## PROBLEM TO WORK ON
Your response should contain each line of the data that includes "scale".

Dataset entries

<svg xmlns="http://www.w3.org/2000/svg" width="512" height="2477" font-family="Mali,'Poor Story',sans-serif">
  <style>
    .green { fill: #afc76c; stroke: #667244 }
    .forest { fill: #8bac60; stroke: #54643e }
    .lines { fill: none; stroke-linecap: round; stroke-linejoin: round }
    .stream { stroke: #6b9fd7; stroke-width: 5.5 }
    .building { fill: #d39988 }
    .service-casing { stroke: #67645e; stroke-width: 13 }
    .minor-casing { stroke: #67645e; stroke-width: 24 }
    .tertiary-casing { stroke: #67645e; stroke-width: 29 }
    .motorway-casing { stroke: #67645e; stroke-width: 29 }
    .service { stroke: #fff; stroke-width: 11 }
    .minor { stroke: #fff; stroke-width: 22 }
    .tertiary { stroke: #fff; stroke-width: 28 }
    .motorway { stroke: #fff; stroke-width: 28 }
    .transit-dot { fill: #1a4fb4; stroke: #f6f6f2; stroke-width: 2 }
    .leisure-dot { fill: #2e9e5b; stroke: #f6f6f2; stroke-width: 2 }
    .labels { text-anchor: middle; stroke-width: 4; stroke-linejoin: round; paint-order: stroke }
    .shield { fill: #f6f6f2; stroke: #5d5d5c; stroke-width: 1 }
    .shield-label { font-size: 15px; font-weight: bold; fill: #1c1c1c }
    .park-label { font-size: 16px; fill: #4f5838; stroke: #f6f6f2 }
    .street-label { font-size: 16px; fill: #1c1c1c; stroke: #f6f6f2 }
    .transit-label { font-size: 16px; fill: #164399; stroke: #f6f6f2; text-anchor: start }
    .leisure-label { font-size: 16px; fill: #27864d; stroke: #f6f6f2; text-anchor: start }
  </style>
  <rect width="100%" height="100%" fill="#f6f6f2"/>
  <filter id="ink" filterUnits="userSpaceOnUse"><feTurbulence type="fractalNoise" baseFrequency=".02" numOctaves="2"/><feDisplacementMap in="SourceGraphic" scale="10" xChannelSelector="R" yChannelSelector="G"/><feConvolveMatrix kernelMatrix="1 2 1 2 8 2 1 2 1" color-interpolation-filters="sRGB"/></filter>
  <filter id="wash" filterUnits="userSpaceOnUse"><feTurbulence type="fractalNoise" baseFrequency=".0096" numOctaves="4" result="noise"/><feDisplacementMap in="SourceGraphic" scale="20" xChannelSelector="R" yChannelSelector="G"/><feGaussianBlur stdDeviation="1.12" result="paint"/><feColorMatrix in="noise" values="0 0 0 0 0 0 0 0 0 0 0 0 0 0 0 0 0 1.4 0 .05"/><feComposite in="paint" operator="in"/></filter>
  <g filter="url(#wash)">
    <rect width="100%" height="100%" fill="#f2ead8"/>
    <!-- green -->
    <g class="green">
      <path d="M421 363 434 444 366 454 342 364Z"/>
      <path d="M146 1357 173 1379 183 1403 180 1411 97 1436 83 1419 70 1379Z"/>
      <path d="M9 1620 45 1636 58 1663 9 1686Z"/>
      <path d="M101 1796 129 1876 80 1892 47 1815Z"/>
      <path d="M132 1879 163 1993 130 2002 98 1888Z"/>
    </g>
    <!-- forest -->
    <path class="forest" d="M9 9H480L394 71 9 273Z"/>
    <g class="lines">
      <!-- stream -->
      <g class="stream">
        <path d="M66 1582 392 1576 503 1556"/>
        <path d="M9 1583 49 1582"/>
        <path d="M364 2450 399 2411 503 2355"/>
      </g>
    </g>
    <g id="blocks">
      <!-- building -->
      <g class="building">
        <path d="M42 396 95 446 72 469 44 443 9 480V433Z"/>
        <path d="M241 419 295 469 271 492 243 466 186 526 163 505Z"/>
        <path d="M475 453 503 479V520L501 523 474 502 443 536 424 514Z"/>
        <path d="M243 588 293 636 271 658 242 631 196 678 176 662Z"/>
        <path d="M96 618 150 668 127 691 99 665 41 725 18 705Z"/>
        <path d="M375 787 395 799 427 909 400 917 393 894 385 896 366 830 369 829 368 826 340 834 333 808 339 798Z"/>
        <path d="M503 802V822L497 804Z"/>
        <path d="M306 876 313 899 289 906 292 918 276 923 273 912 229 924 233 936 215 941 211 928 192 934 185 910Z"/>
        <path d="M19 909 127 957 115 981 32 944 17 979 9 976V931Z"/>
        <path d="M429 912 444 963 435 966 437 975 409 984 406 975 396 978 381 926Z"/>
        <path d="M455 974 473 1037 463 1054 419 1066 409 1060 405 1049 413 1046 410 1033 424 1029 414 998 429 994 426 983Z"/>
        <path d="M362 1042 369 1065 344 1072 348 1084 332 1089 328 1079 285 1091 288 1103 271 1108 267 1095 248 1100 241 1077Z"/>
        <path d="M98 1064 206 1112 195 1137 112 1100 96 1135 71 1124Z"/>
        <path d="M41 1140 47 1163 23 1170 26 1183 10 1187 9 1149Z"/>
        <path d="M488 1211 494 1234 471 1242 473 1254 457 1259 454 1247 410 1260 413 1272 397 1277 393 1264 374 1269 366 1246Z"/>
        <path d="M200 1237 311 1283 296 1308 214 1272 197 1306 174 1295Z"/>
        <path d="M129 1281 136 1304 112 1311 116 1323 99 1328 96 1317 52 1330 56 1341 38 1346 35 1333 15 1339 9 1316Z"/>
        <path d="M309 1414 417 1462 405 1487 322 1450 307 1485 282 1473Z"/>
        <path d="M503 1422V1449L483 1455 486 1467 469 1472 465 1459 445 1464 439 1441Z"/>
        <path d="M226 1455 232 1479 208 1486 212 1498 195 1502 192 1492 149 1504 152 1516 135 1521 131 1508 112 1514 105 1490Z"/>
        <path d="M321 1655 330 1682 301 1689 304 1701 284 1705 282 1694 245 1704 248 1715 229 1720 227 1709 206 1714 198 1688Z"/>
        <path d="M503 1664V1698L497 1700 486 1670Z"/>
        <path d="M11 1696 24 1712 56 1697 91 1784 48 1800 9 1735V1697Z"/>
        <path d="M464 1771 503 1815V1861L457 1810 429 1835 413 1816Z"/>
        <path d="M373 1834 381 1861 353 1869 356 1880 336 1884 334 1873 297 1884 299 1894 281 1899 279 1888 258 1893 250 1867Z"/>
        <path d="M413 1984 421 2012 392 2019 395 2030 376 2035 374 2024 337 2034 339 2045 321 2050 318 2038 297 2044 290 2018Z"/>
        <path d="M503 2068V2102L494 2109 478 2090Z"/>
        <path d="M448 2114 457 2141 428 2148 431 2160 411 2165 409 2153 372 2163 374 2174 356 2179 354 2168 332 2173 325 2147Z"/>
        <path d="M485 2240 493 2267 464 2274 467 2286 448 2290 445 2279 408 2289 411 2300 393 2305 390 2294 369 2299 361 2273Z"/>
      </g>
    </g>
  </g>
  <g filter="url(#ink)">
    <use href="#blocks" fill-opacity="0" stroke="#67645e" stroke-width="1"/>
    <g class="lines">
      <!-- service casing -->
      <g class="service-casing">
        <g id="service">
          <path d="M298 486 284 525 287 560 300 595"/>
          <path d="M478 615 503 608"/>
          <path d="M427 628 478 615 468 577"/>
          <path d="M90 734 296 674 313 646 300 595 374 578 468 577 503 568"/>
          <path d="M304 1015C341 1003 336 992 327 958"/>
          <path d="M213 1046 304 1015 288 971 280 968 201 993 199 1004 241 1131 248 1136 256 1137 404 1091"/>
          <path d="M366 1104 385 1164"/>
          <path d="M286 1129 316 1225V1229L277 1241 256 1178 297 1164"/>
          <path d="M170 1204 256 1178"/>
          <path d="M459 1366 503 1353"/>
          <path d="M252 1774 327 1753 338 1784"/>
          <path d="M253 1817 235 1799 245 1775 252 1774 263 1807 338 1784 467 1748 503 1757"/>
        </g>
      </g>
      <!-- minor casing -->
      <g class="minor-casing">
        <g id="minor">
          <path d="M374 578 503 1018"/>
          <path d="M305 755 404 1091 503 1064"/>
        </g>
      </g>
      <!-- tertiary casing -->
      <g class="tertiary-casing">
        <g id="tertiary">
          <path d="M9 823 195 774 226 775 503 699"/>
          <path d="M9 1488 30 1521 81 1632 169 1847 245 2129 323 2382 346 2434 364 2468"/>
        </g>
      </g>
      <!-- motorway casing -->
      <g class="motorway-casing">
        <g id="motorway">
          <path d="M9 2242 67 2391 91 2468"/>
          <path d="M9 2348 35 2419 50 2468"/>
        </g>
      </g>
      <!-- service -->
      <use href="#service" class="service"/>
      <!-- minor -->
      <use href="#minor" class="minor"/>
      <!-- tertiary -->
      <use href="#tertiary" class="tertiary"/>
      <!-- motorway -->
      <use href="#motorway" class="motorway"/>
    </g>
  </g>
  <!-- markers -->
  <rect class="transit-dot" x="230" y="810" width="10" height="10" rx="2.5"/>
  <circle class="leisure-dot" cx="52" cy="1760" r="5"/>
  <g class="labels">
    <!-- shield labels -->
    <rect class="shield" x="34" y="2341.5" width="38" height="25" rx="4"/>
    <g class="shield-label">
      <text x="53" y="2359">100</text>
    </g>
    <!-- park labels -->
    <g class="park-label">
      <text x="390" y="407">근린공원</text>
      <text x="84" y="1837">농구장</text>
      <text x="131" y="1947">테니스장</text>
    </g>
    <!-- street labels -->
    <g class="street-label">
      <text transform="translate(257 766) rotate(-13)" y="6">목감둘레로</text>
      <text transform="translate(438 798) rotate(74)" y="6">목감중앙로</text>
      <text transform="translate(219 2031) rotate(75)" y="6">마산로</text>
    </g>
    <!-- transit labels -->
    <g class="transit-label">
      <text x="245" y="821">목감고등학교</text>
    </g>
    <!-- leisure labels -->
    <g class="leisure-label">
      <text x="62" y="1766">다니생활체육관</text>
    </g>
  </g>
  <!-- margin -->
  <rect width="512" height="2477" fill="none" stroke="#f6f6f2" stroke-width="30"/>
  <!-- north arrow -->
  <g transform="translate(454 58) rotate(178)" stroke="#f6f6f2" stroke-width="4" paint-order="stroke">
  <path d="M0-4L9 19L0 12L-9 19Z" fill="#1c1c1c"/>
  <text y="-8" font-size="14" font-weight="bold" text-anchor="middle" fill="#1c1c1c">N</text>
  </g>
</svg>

## TASK RESULT
  <filter id="ink" filterUnits="userSpaceOnUse"><feTurbulence type="fractalNoise" baseFrequency=".02" numOctaves="2"/><feDisplacementMap in="SourceGraphic" scale="10" xChannelSelector="R" yChannelSelector="G"/><feConvolveMatrix kernelMatrix="1 2 1 2 8 2 1 2 1" color-interpolation-filters="sRGB"/></filter>
  <filter id="wash" filterUnits="userSpaceOnUse"><feTurbulence type="fractalNoise" baseFrequency=".0096" numOctaves="4" result="noise"/><feDisplacementMap in="SourceGraphic" scale="20" xChannelSelector="R" yChannelSelector="G"/><feGaussianBlur stdDeviation="1.12" result="paint"/><feColorMatrix in="noise" values="0 0 0 0 0 0 0 0 0 0 0 0 0 0 0 0 0 1.4 0 .05"/><feComposite in="paint" operator="in"/></filter>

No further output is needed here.